In 2016, the country’s National Crime Records Bureau reported 338,954 incidents of violence against women, including 38,947 rapes, with 40% of the victims being children. This means that, in India, one women or one child is being assaulted every 6 hours. Considering that a significant proportion of cases is not reported to the authorities, the final number is probably much higher.

Street children are the most exposed to dangers, including the use of psychoactive substances such as inhalants. As per the latest report on the magnitude of substance use in India, released by the Indian Ministry of Justice and Empowerment in 2019, high prevalence of inhalant use among children and adolescents is an important concern: it is the only category of substance use where prevalence among children is higher than that of adults (1.17% vs 0.58%).

Alcohol is the most common psychoactive substance used by Indians, with about 14.6% of the population between 10 and 75 year of age using it. The use of alcohol is considerably higher among men (27.3%) as compared to women (1.6%): for every one woman who consumes alcohol, there are 17 alcohol using men. At the national level, as many as 19% of current alcohol users suffer from alcohol dependence and need urgent treatment.

Excessive drinking can lower inhibitions, impair judgement and increase the risk of aggressive behaviour. Consequently, alcohol use plays a large role in criminal activities and, in particular, violence against women. According to WHO, studies of intimate partner violence routinely identify recent consumption of alcohol by perpetrators, although estimates vary between countries.

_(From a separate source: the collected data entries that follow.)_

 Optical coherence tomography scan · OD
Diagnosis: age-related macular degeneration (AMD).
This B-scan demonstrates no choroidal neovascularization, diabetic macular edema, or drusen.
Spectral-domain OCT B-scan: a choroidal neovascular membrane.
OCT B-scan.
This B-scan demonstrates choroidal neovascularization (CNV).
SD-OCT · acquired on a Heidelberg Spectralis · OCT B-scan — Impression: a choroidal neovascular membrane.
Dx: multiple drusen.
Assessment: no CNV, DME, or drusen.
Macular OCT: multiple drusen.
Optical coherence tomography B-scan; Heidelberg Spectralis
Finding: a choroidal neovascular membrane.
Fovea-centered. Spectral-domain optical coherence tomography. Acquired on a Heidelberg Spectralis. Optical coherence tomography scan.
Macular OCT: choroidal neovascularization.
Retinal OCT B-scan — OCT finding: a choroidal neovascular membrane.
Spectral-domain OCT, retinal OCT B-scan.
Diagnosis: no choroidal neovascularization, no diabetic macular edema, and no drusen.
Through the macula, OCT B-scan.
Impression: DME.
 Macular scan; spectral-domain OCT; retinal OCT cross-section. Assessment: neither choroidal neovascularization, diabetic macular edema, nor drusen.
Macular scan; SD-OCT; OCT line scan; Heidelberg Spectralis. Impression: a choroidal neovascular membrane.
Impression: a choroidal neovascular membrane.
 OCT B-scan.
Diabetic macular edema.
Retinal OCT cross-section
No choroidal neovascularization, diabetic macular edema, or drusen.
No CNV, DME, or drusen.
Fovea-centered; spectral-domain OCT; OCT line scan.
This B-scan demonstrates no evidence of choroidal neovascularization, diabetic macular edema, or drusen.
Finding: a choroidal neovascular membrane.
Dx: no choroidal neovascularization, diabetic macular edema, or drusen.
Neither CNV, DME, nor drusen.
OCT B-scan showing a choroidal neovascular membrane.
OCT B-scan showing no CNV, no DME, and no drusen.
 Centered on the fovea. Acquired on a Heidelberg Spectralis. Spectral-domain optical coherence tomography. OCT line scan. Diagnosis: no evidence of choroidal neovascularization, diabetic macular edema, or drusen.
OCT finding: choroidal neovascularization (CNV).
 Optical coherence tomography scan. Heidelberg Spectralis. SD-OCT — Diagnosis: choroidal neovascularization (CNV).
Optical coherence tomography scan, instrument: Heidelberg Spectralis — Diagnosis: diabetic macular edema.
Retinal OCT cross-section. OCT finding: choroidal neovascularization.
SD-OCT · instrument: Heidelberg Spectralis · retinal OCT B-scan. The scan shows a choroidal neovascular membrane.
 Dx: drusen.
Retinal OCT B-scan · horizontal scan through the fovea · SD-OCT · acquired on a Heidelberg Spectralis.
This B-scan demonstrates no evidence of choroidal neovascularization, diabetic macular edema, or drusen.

A multi-­country study in Chile, Egypt, India and the Philippines identified regular alcohol consumption by the husband or partner, as a risk factor for any lifetime physical intimate partner violence across all four study countries.

But we’re doing something about it!

The Society for the Promotion of Youth and Masses (SPYM), a member of the Dianova Network, has been working with Indian children in difficult situations since 1986. In 2016, SPYM started dedicating specific drug addiction treatment and rehabilitation services to girls and women and, the following year, inaugurated the first India-based exclusively female-oriented residential facility, the Pardabagh Centre.

Although the centre currently hosts about 40 women between 9 and 65 years old, the majority are below 18 (80%), so the services provided are adapted to them. Services include individual counseling, literacy classes, basic computer skills, art and craft classes, dance classes and practical skills training that also enhance self-awareness and self-care, such as the three-months long beautician course and housekeeping course.

 

Our centre has the capacity to host the children of the women undergoing treatment. Five of them are currently under our care and can gladly remain close to their mothers while they are receiving the treatment with the aim of getting their lives back into their hands.

You can join us!

Through this campaign we want to raise EUR 3,500 to boost literacy and basic information and communications technologies (ICT) classes for the girls at the centre.

EUR 3500 is the current cost of providing 6 months of classes in each subject. At Dianova International we believe that nowadays being able to use a computer and master new technologies is almost as important as being able to read and write.

For this reason we want to make sure literacy and ICT classes can be increased in 2020, while SPYM reserves its current funding to cover for the basic necessity of the Pardabagh centre, such as:

  • providing everyday meals and shelter to these girls and women,
  • offering the psychological and counselling therapy they need to rehabilitate themselves from drug abuse, and
  • ensuring continuity to the two practical skills training they have already ongoing.